Goldman investors seek answers beyond dreary second-quarter

By Lauren Tara LaCapra

NEW YORK (Reuters) - When Goldman Sachs Group Inc <GS.N> reports second-quarter earnings on Tuesday, investors will be keen to hear how the largest U.S. investment bank plans to make up for fast-fading fixed-income trading revenue.

The market expects dreary top and bottom line results.

Analysts believe Goldman will report earnings of $2.27 per share, on average, down 36.2 percent from their forecast a month ago, according to Thomson Reuters I/B/E/S. They expect revenue of $8.1 billion, down 16.9 percent from 30 days earlier.

If analysts' estimates are correct, they would represent a 17.5 percent decline in profit per share and an 8 percent decline in revenue from the year-ago period. In the second quarter of 2010, Goldman earned $2.75 cents per share, excluding one-time charges, on revenue of $8.8 billion.
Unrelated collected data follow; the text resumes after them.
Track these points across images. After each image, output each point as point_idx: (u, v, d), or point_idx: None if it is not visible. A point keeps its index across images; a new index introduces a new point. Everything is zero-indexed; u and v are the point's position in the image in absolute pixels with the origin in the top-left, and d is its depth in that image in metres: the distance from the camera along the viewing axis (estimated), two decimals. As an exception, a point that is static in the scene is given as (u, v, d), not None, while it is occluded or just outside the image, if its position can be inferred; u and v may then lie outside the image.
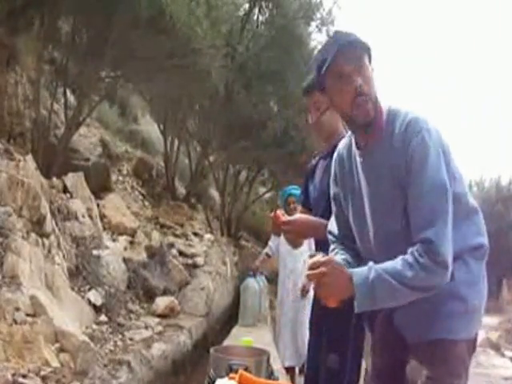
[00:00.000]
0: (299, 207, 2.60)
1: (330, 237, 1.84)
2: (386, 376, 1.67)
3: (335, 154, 1.80)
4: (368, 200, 1.63)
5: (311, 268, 1.49)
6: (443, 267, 1.45)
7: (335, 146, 2.17)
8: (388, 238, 1.58)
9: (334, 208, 1.82)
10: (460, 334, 1.53)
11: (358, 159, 1.65)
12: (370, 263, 1.49)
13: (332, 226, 1.84)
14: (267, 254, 5.68)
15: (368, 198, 1.63)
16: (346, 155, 1.73)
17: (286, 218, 2.21)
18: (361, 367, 2.28)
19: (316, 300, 2.46)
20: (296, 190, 4.36)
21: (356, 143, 1.66)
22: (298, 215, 2.30)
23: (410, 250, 1.47)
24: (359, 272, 1.48)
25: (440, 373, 1.51)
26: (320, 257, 1.52)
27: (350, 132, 1.74)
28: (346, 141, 1.76)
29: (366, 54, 1.56)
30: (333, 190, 1.80)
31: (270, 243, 5.63)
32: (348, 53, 1.52)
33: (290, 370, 5.01)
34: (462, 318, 1.54)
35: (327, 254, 1.92)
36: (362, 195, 1.65)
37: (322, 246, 2.29)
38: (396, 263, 1.47)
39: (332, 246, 1.79)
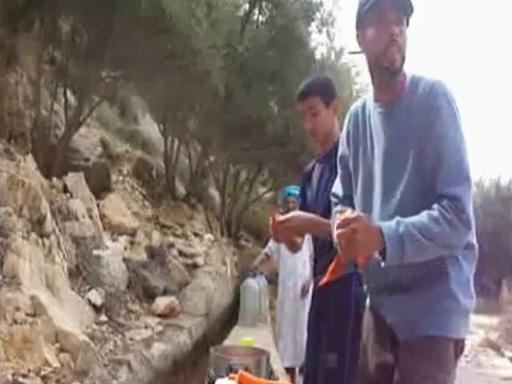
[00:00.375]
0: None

"I really just want confirmation that the earnings estimates aren't going to keep dropping," said Jack Kaplan, a portfolio manager for Carret Asset Management, which has $1.4 billion under management and recently bought a small position in Goldman shares.

"Estimates were as much as $16 for full-year 2011, but we're down to $14 now two months later," he continued. "It looks cheap, but if $14 is really going to be $10, the stock's not going to rally."
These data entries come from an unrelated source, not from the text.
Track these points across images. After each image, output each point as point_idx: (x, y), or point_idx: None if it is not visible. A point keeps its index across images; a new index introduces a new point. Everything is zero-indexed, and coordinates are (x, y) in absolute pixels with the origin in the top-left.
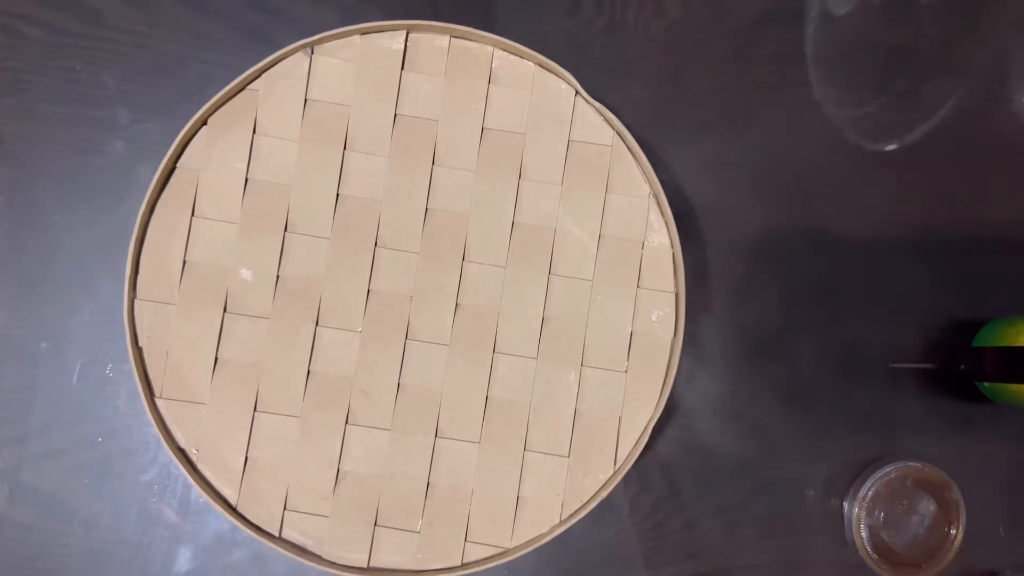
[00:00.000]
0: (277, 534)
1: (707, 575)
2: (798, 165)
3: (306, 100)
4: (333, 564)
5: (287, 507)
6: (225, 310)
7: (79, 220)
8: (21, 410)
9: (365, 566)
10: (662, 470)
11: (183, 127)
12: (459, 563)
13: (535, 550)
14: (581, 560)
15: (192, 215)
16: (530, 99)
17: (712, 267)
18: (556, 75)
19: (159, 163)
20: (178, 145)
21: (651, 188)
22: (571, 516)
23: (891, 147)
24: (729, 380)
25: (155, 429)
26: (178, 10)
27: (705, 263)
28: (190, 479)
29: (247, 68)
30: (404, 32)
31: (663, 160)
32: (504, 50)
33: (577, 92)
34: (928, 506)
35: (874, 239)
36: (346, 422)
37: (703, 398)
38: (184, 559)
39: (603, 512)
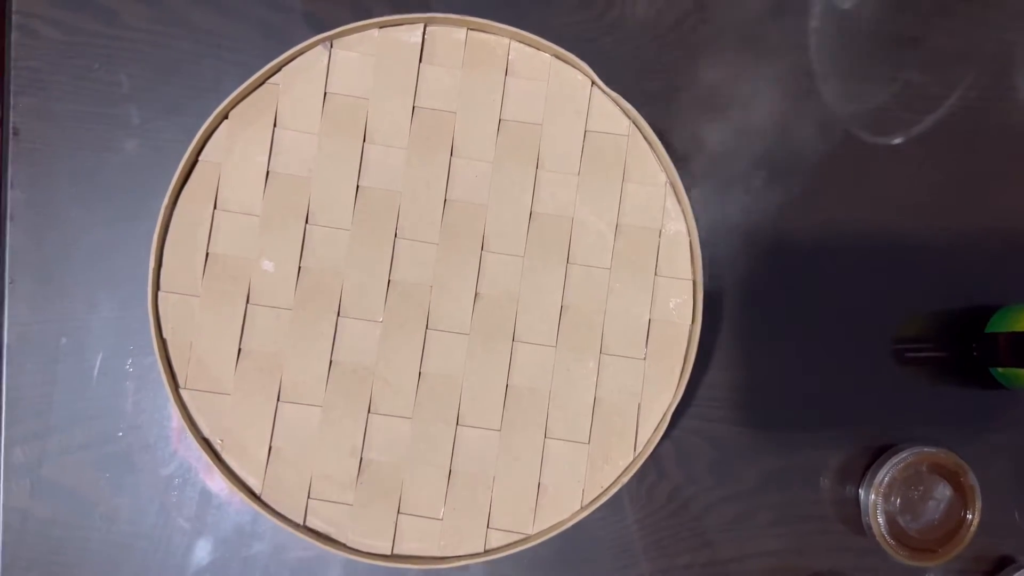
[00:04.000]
0: (302, 522)
1: (722, 562)
2: (807, 157)
3: (325, 93)
4: (357, 551)
5: (311, 495)
6: (248, 301)
7: (97, 217)
8: (42, 406)
9: (389, 553)
10: (677, 458)
11: (200, 124)
12: (482, 549)
13: (553, 537)
14: (598, 547)
15: (214, 208)
16: (546, 90)
17: (727, 256)
18: (572, 66)
19: (175, 159)
20: (199, 139)
21: (668, 176)
22: (592, 502)
23: (898, 140)
24: (742, 368)
25: (179, 420)
26: (193, 8)
27: (720, 252)
28: (215, 469)
29: (260, 65)
30: (422, 25)
31: (676, 151)
32: (520, 42)
33: (593, 83)
34: (944, 491)
35: (884, 229)
36: (368, 411)
37: (717, 386)
38: (204, 552)
39: (618, 500)
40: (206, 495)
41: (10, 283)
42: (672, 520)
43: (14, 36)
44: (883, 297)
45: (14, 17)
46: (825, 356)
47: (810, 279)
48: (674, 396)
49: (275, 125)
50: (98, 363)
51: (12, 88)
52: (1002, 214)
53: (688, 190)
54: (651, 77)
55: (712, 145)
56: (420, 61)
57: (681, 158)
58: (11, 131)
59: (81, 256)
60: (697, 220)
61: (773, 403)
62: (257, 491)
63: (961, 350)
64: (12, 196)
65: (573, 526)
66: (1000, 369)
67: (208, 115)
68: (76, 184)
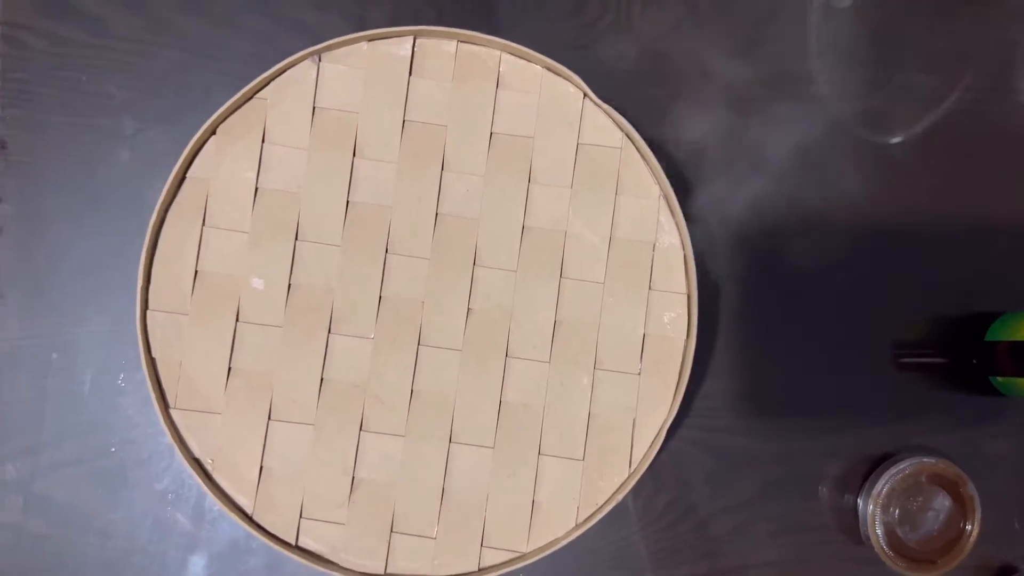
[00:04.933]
0: (293, 542)
1: (721, 573)
2: (805, 159)
3: (314, 108)
4: (350, 572)
5: (303, 515)
6: (237, 319)
7: (87, 230)
8: (34, 421)
9: (382, 573)
10: (675, 470)
11: (189, 135)
12: (476, 568)
13: (549, 553)
14: (596, 561)
15: (203, 225)
16: (538, 103)
17: (723, 265)
18: (564, 78)
19: (165, 171)
20: (187, 155)
21: (661, 189)
22: (587, 519)
23: (896, 140)
24: (740, 378)
25: (169, 439)
26: (181, 18)
27: (716, 262)
28: (205, 489)
29: (251, 75)
30: (411, 38)
31: (671, 160)
32: (511, 54)
33: (585, 95)
34: (943, 501)
35: (883, 233)
36: (360, 429)
37: (714, 397)
38: (198, 567)
39: (616, 513)
40: (200, 510)
41: (0, 297)
42: (671, 531)
43: (2, 47)
44: (882, 304)
45: (1, 28)
46: (823, 364)
47: (808, 286)
48: (669, 411)
49: (264, 140)
50: (89, 378)
51: (0, 100)
52: (1003, 219)
53: (683, 200)
54: (645, 84)
55: (709, 151)
56: (410, 74)
57: (676, 166)
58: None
59: (71, 270)
60: (693, 228)
61: (771, 412)
62: (249, 511)
63: (960, 358)
64: (1, 209)
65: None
66: (999, 378)
67: (199, 126)
68: (66, 197)
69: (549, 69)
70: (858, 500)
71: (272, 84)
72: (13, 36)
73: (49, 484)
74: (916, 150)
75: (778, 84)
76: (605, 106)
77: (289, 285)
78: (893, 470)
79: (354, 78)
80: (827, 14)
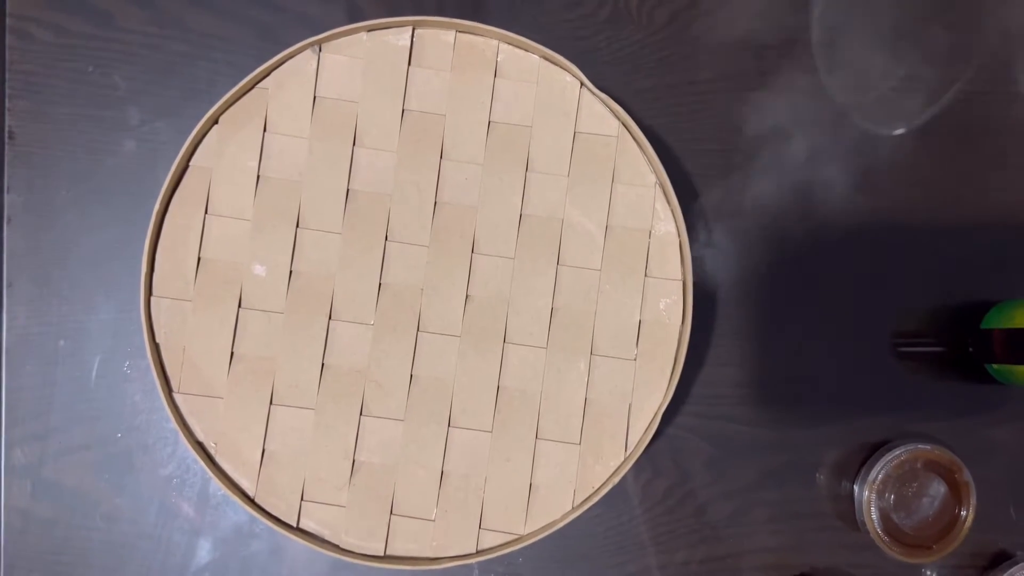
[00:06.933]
0: (295, 524)
1: (719, 559)
2: (806, 150)
3: (315, 97)
4: (350, 553)
5: (304, 498)
6: (240, 306)
7: (93, 219)
8: (42, 408)
9: (382, 554)
10: (673, 456)
11: (194, 126)
12: (474, 550)
13: (548, 536)
14: (594, 545)
15: (205, 213)
16: (536, 92)
17: (719, 254)
18: (561, 67)
19: (171, 161)
20: (190, 144)
21: (657, 177)
22: (583, 502)
23: (899, 131)
24: (738, 365)
25: (173, 424)
26: (186, 10)
27: (712, 250)
28: (209, 472)
29: (255, 66)
30: (410, 28)
31: (669, 149)
32: (509, 44)
33: (582, 84)
34: (938, 488)
35: (882, 222)
36: (360, 413)
37: (712, 384)
38: (204, 551)
39: (615, 498)
40: (205, 495)
41: (8, 286)
42: (669, 517)
43: (9, 39)
44: (879, 292)
45: (8, 20)
46: (821, 352)
47: (807, 275)
48: (665, 396)
49: (265, 129)
50: (96, 365)
51: (7, 91)
52: (1000, 209)
53: (681, 189)
54: (645, 74)
55: (707, 141)
56: (409, 64)
57: (673, 155)
58: (7, 134)
59: (78, 259)
60: (692, 217)
61: (770, 400)
62: (251, 494)
63: (956, 346)
64: (9, 199)
65: (567, 524)
66: (995, 365)
67: (203, 117)
68: (73, 187)
69: (546, 59)
70: (854, 486)
71: (273, 74)
72: (20, 28)
73: (57, 469)
74: (918, 141)
75: (779, 74)
76: (602, 95)
77: (290, 272)
78: (888, 456)
79: (354, 68)
80: (829, 4)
The glum outlook stems largely from difficulties at Goldman's large fixed income, currency and commodities trading business, known as FICC.

Weak client activity and a lack of clear market direction have weighed on large Wall Street banks' trading businesses for the past year or so. But unlike rivals JPMorgan Chase & Co <JPM.N> or Citigroup <C.N>, which posted better-than-expected results last week, Goldman does not have a commercial banking operation to fall back on.

Goldman is also facing aggressive competition for the trading and banking business it seized during the financial crisis, when competitors were hobbled by mortgage losses. The FICC trading business contributed 35 percent of Goldman's net revenue last year, down from 48 percent in 2009.

Many analysts expect Goldman to report a quarterly decline in FICC trading of 30 to 40 percent. JPMorgan reported an 18 percent drop and Citi reported a 20 percent drop.

The absence of proprietary trading may be having a particularly strong impact on Goldman's profits.

"We're expecting a very challenging quarter for Goldman Sachs," said Howard Chen, a Credit Suisse analyst who rates the stock "outperform."

Chen cut his second-quarter estimate for Goldman by more than half in late June and lowered his target price to $170 from $190. Goldman shares are down 23.1 percent so far this year, compared with a 8.2 percent decline for the S&P 500 Financial Sector Index.

When asked in April how the company planned to deal with its trading business, Goldman's Chief Financial Officer David Viniar said the bank will look at cost cuts. Layoffs are already underway, and Goldman also plans to cut $1 billion in non-compensation costs by mid-2012.

Most analysts expect FICC trading difficulties to last at least through the end of 2011, as the economy remains stuck in neutral and clients try to figure out the impact of financial reform. But on Tuesday's conference call, investors will want to hear less about how Goldman plans to shrink costs and more about how it will grow revenue.

"I'd really like to hear more about the future," said Kaplan, who is holding off on buying more Goldman stock until after this quarter's results are out. "If the only way they're going to make their number is laying off 3,000 people, I just don't think that's going to work."